Doch ist die Natur im Schweizerischen Nationalpark wirklich sich selbst überlassen? Drei Punkte prägen das eidgenössische Nationalpark-Gesetz: Zuoberst stehen der Schutz der Natur und deren Prozesse. Zum zweiten die Begehbarkeit und Zugänglichkeit des Nationalparks für Interessierte und an dritter Stelle die Forschung. «Grundsätzlich sind alle natürlichen Prozesse erlaubt», sagt Allgöwer. Die Natur soll selber entscheiden, wie sie sich entwickelt. Es dürfen Lawinen ins Tal schiessen, Murgänge die Erde verschieben, Bäume sterben, und der Borkenkäfer darf wirken. Eine Einschränkung legt die Park-Verordnung aber fest: «Es darf keine Schäden geben für Dritte», erklärt Britta Allgöwer.
Gibt es zum Beispiel eine Überpopulation einer Tierart in einem Nachbargebiet wegen des Nationalparks, haftet dieser dafür. Auch bei einem Waldbrand, dem Forschungsgebiet von Britta Allgöwer. Das Feuer hält sich nicht an Nationalpark-Grenzen, ein Waldbrand kann deshalb über den Park hinaus gefährlich werden. Deshalb wird bei einem Brand eingegriffen und gelöscht. Schutz hat auch die Ofenpass-Strasse, die durch den Park führt, und als Verbindung ins Münstertal garantiert werden muss. Dafür gibt es «unnatürliche» Steinschlagnetze und Lawinenverbauungen entlang der Strasse. Ansonsten lässt man der Natur ihre Freiheit. Nach einem Brand müssen die natürlichen Selbstheilungskräfte wirken. Das geht allerdings langsam vor sich. «Wir überblicken vielleicht 70 bis 80 Jahre. Ein Baum wächst aber je nach Art über Jahrhunderte. Diese Prozesse haben also ganz andere Zeitdimensionen», sagt Allgöwer. Diese zu verstehen, sei eine Herausforderung innerhalb der vielen Forschungsgebiete, welche die Wissenschaftliche Nationalpark-Kommission zusammen steuert und managt. Denn Geologe, Biologe und Botaniker sollen sich nicht stören bei ihrer Arbeit im Park.

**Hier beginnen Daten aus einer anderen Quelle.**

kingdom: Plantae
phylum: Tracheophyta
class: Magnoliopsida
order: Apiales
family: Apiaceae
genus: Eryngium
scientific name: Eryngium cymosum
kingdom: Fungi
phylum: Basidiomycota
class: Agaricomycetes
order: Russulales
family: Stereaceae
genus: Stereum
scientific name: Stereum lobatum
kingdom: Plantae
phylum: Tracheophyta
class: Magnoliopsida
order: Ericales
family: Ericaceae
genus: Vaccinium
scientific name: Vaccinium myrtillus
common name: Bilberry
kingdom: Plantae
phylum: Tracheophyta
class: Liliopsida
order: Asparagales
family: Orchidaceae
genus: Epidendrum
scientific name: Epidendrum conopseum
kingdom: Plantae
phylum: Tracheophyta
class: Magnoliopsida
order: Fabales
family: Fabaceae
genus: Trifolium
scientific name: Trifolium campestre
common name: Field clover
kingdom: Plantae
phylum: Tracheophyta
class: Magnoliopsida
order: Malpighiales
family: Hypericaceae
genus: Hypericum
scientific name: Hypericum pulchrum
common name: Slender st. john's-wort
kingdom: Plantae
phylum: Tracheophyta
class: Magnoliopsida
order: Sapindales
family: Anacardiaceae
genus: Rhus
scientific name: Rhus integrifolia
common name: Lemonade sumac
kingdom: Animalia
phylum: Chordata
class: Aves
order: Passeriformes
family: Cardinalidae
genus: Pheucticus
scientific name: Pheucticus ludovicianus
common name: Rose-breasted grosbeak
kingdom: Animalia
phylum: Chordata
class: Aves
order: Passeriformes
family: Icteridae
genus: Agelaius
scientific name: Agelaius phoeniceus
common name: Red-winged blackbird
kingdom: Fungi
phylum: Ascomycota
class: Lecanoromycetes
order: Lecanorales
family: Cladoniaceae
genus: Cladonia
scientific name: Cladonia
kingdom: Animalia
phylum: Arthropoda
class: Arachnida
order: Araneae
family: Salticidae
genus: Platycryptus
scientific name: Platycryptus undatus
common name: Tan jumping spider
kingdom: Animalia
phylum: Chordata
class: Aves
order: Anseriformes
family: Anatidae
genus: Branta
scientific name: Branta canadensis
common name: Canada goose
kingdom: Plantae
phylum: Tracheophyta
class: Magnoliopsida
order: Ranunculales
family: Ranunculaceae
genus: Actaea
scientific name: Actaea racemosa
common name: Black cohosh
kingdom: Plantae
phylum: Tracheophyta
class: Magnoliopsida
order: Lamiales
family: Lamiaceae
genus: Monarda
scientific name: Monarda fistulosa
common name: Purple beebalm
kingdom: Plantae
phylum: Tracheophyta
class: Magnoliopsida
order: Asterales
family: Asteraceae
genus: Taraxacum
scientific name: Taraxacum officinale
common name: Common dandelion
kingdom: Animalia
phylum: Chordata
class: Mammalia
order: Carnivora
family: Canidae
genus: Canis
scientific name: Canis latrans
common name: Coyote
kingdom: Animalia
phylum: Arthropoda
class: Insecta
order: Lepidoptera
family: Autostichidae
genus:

Ein entscheidender Beitrag der Nationalpark-Forschung besteht in der Aufklärung, der Auflösung alter Mythen, welche Wildtieren über Jahrhunderte geschadet haben und immer noch schaden. Als 1990 die ausgerotteten Bartgeier im Nationalpark ausgesetzt wurden, wehrte sich der Bündner Bauernverband. Der Bartgeier habe es auf die Lämmer abgesehen. Ein völliger Unsinn, inzwischen weiss jedes Kind, dass der Geier keine Lämmer schlägt, sondern gierig auf Aas ist. Dafür brauchte es allerdings hieb- und stichfeste Argumente der Wissenschafter. «Die Geierfrage beschäftigt uns heute auch in der Zentralschweiz und trotz aller Aufklärung, und zwanzigjähriger Erfahrung gibt es dort noch Leute, die skeptisch sind», sagt Allgöwer.
Kopfschütteln löst heute ein weiteres Beispiel auf. Bis in die späten 1950er-Jahre hinein wurde der Tannenhäher in Graubünden als Feind der Arve betrachtet. «Man glaubte, er fresse der Arve die Samen weg. Er frisst sie zwar, aber er versteckt sie auch und findet nicht alle Samen. So trägt der Tannenhäher sogar zur Verbreitung der Arven bei», erzählt die Direktorin des Luzerner Natur-Museums.
Dank der Forschungserkenntnisse wurde 1961 für den Vogel ein Abschussverbot erwirkt – heute ist der Tannenhäher das sinnbildliche Logo des Nationalparks. Dank der Forschung in einem Schutzgebiet fand der Tannenhäher seine Ruhe und der Bartgeier nach seiner Aussetzung einen geschützten Ort, an dem er sich ungestört entwickeln konnte. Vielleicht hilft die Forschung auch mal dem Wolf.